JPF wrote:here Mauricio and I wrote:Mauricio wrote:I would think that a better definition of distance is this:

D(A,B)=min{d(A,B):A~A', B~B'}, using the d function defined by JPF.

In this new metric it is trivial that D(A,B)=D(A',B') if A~A' and B~B'. We would want this, as properties of sudokus besides aesthetics should be independent of isomorphism.

I think that's a good idea.

It has to be proved that D is a distance on the quotient set S/~

D(A,B)=0 then min{d(A',B'): A'~A, B'~B}=0.

so there are A' and B' such that d(A',B')=0 .

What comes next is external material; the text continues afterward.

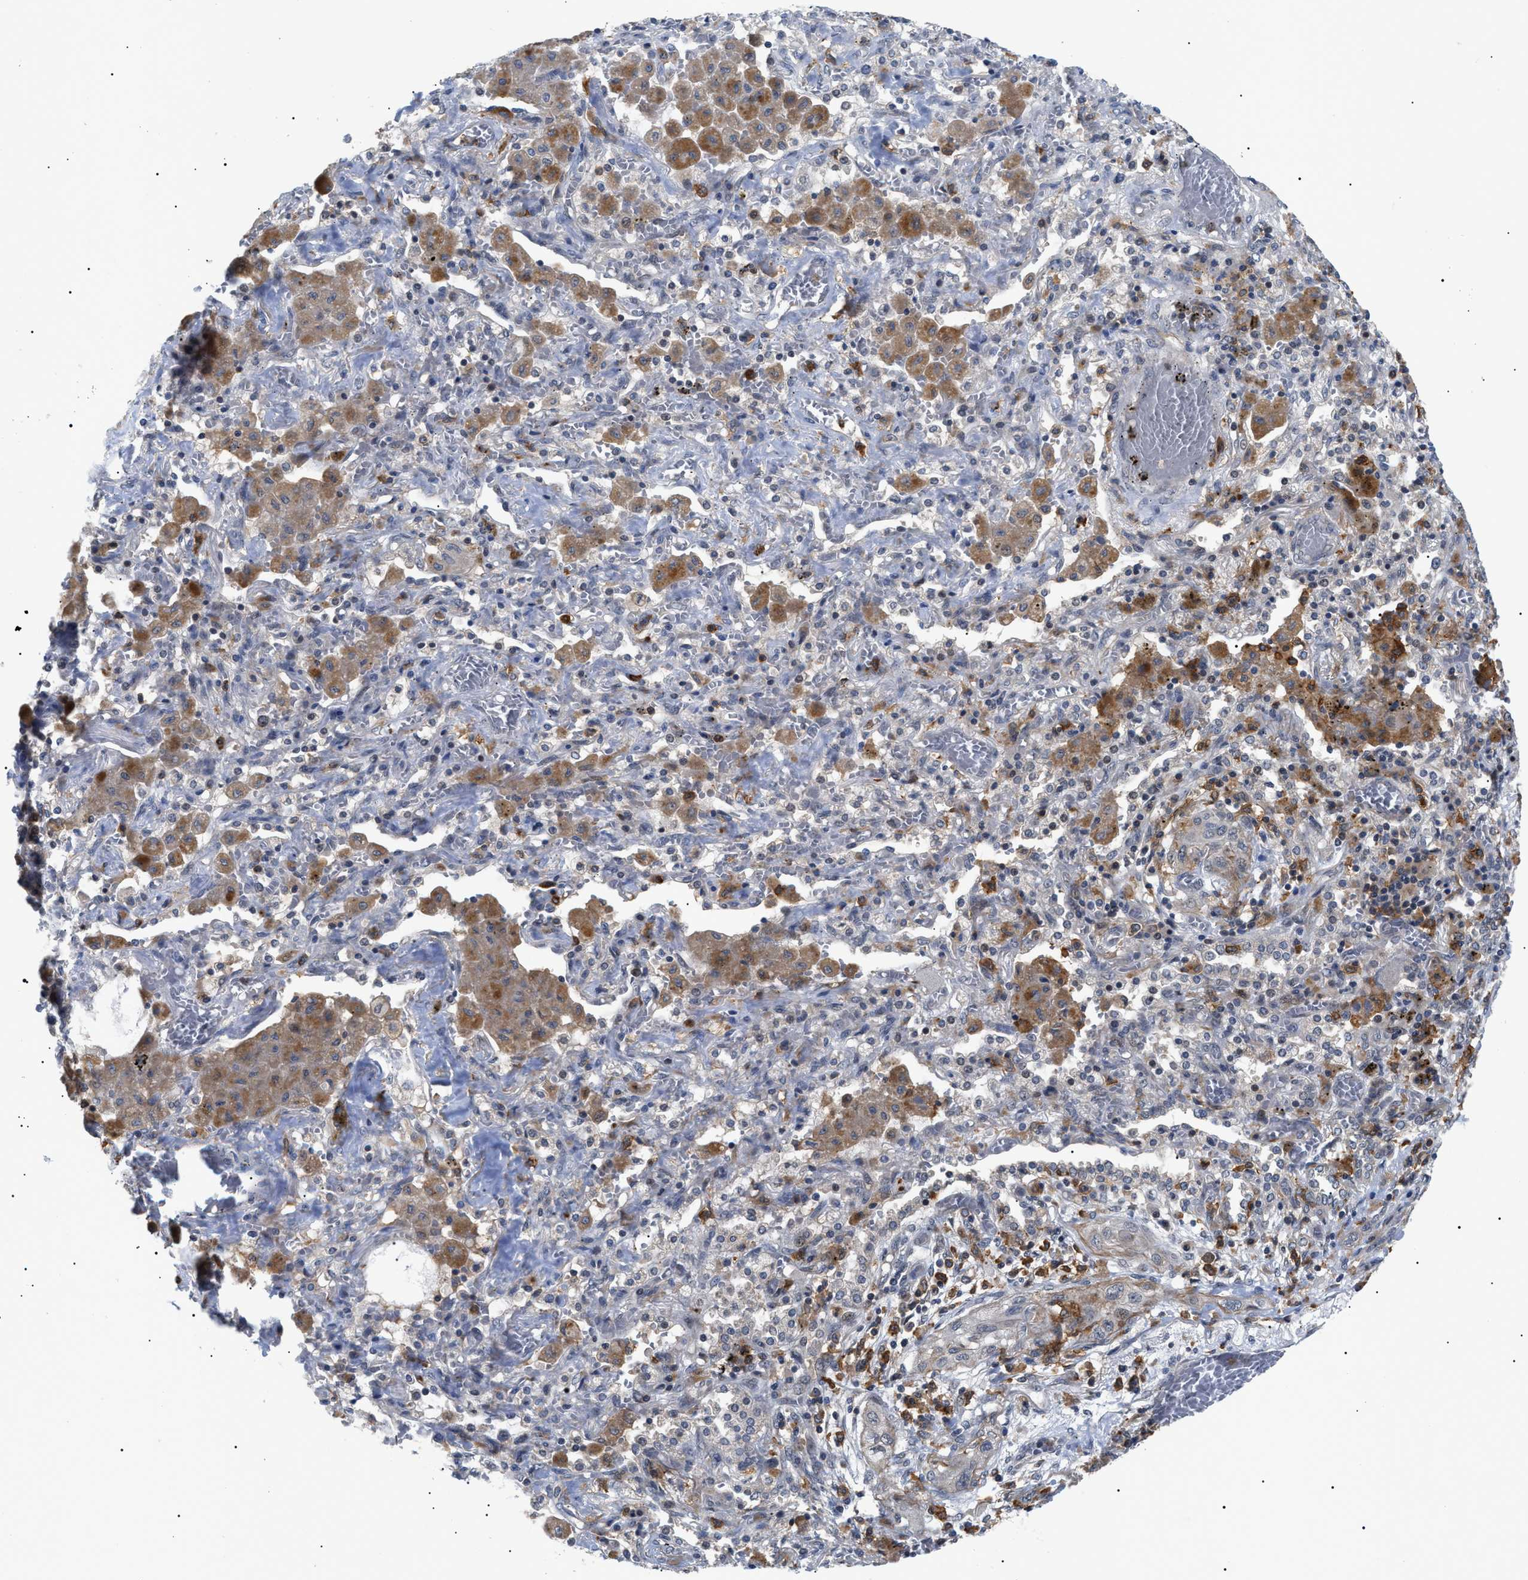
{"staining": {"intensity": "negative", "quantity": "none", "location": "none"}, "tissue": "lung cancer", "cell_type": "Tumor cells", "image_type": "cancer", "snomed": [{"axis": "morphology", "description": "Squamous cell carcinoma, NOS"}, {"axis": "topography", "description": "Lung"}], "caption": "This is a image of immunohistochemistry staining of lung cancer (squamous cell carcinoma), which shows no staining in tumor cells.", "gene": "CD300A", "patient": {"sex": "female", "age": 47}}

As d is a distance, A'=B' with A'~A and B'~B.

Finally A~B.

I don't have any proof (or counter example) that D(A,B)<=D(A,C)+D(C,B)

Any idea ?

JPF

I'm still looking for a

smart proof that D is a

metric distance

or isn't

JPF

It is not hard.

d(A,B) is the hamming distance between A and B, as strings, it is easy to see that d is indeed a metric.

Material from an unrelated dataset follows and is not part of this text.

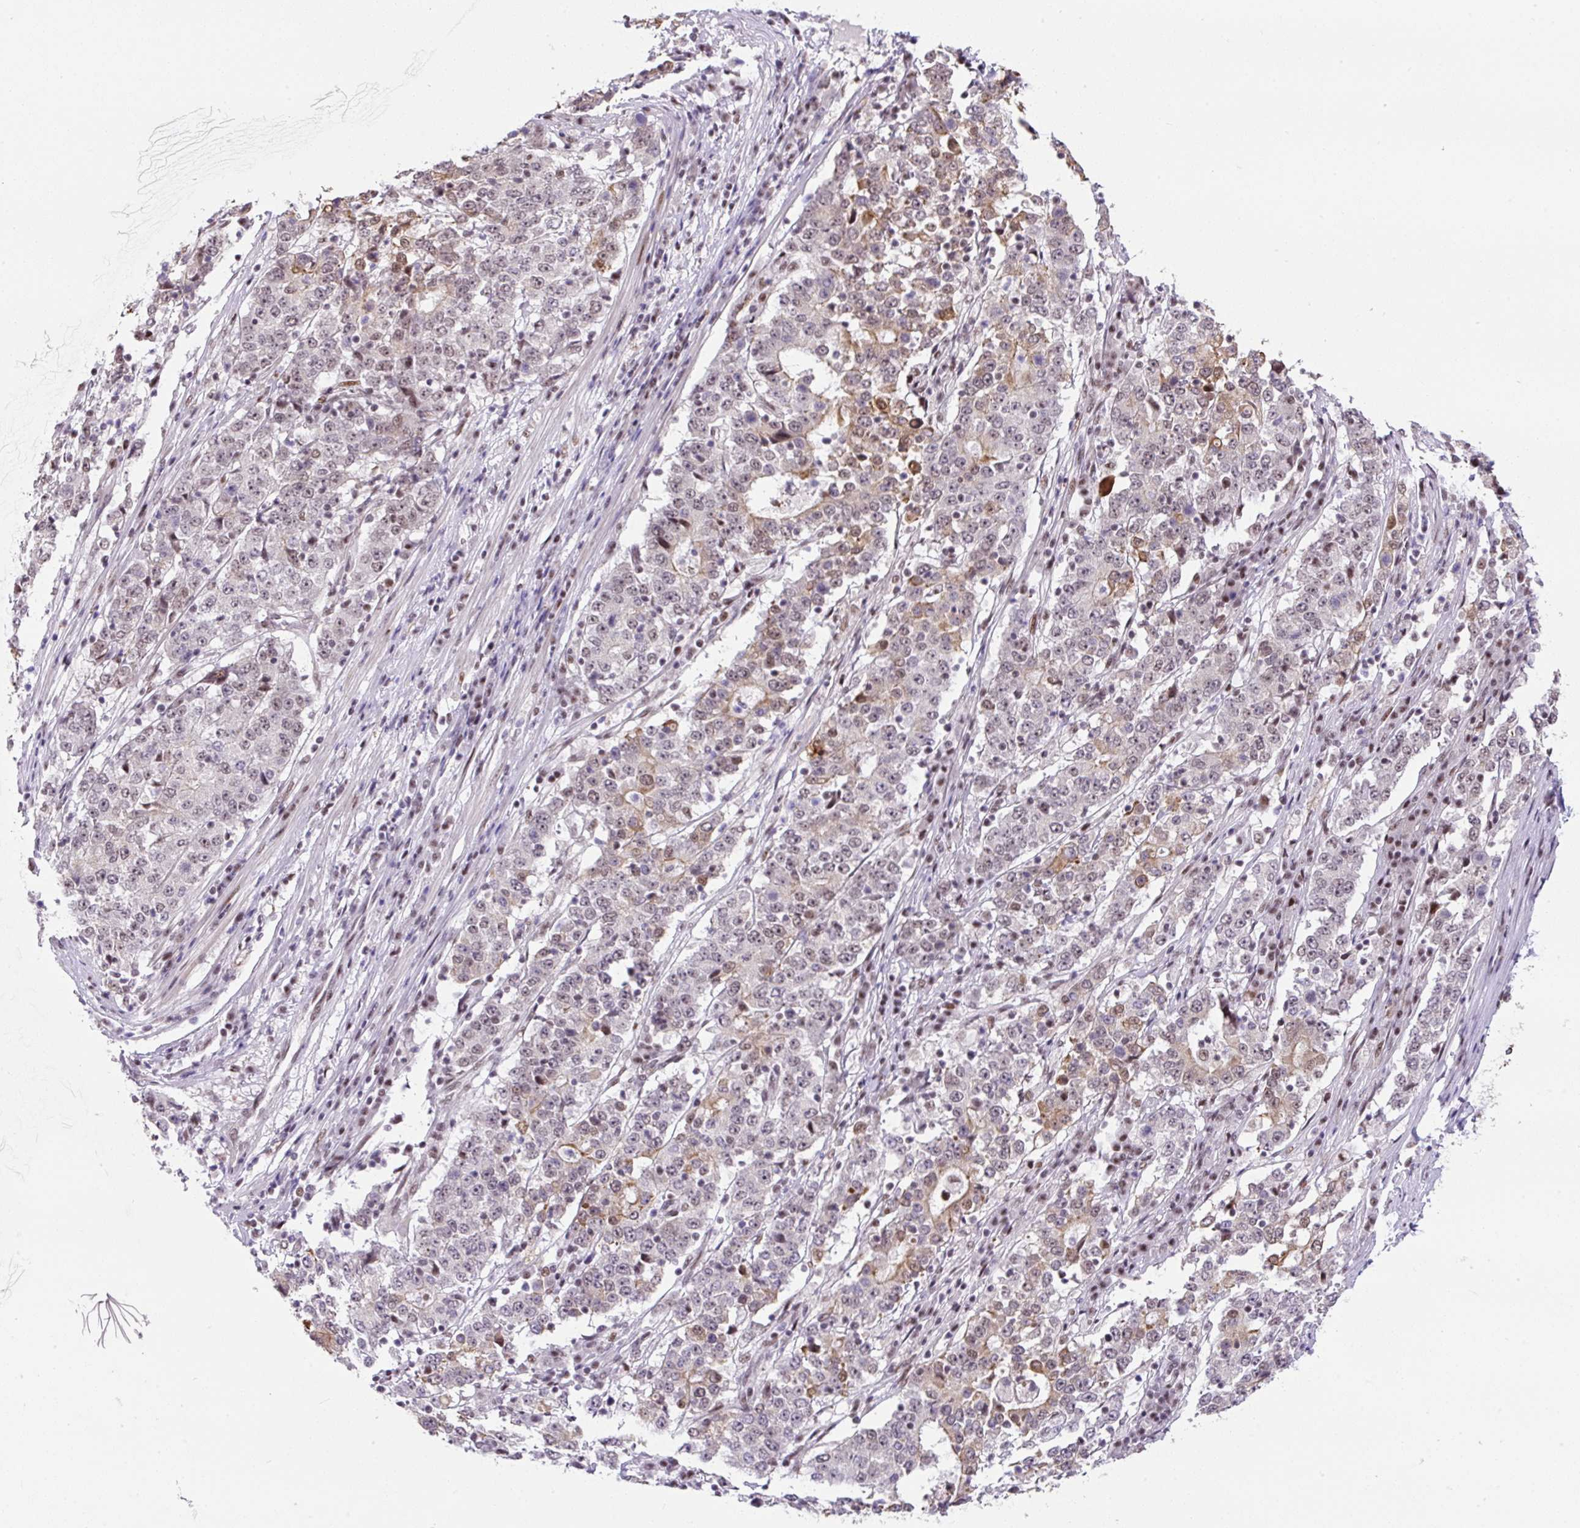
{"staining": {"intensity": "weak", "quantity": "<25%", "location": "cytoplasmic/membranous"}, "tissue": "stomach cancer", "cell_type": "Tumor cells", "image_type": "cancer", "snomed": [{"axis": "morphology", "description": "Adenocarcinoma, NOS"}, {"axis": "topography", "description": "Stomach"}], "caption": "DAB (3,3'-diaminobenzidine) immunohistochemical staining of stomach cancer (adenocarcinoma) demonstrates no significant expression in tumor cells.", "gene": "TAF1A", "patient": {"sex": "male", "age": 59}}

If f is a sudoku morphism (ie, some column, row, number permutations), denote f(A) the sudoku A after we apply the moves defined by f.

Now, D(A,B)=d(f(A),g(B)) for some sudoku morphisms f and g, and it is easy to see that d(f(A),g(B))=d(g^(-1)(f(A)),g^(-1)(g(B)))=d(g^(-1)(f(A)),B), where g^(-1) is the morphism inverse of g.

So D(A,B)=d(h(A),B) for some sudoku morphism h, and D(A,B)=d(A,k(B)) for some morphism k.

Now, D(A,C)+D(C,B)=d(h(A),C)+d(C,k(B))>=d(h(A),k(B))>=D(A,B). QED.